McGill University researchers have discovered a previously unknown mutation in a common roundworm that holds promise of new treatments for obesity in humans.
In lean times, a normal Caenorhabditis elegans worm goes into a form of suspended animation called "dauer" that slows its metabolism and allows it to survive for extended periods without food.
"When they go into dauer, these worms radically alter their metabolism. They shut down everything energy-consuming, which includes foraging, cell division and reproduction," Nature quoted Dr. Richard Roy, a cancer researcher at McGill's Department of Biology specializing in the control of cell division, as saying.
Unlike other "hibernating" organisms, C. elegans maintains a degree of mobility during dauer by stocking up on energy in the form of fats - or lipids - which they store in special cells or reserves.
"This allows them to live up to six months without eating, instead of the two weeks they would otherwise have," Roy explained.
"These mutants somehow cannot shut down the process of cell division, which is why we noticed them in the first place. However, that's not what kills them. They cannot adjust their metabolism correctly. They store up their six-month lipid reserves, but as soon as they shift into dauer they use them up within a few days.
"This is because they lack an enzyme that blocks the activity of a very important triglyceride lipase. Without this regulation the lipase burns up all the fat it encounters and destroys the worm's energy reserves," Roy said.

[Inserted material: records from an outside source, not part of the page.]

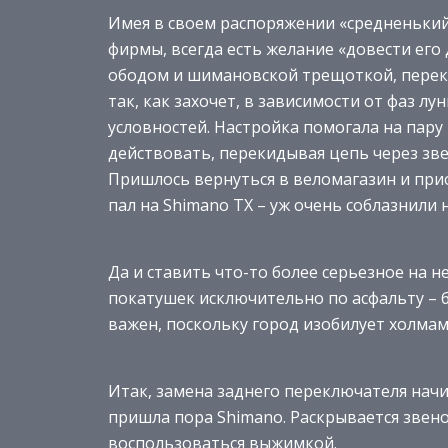
Имея в своем распоряжении «средненьки
фирмы, всегда есть желание «довести его 
ободом и шимановской трещоткой, перек
так, как захочет, в зависимости от фаз л
условностей. Настройка помогала на пару
действовать, перекидывая цепь через зве
Пришлось вернуться в веломагазин и при
пал на Shimano TX – уж очень соблазнили 
Да и ставить что-то более серьезное на 
покатушек исключительно по асфальту – 
важен, поскольку город изобилует холма
Итак, замена заднего переключателя начи
пришла пора Shimano. Раскрывается звено
воспользоваться выжимкой.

The next step, the researchers say, is to begin looking at this enzyme in humans, and see if they could develop drugs to temporarily stop the enzyme from regulating the fat-burning lipase, thereby allowing the lipase to tear through lipids on a fat-burning spree.
Roy believes this discovery, which will require considerable additional research, may have significant long-term implications for human health.
Their study was published Dec. 3 in the journal Nature.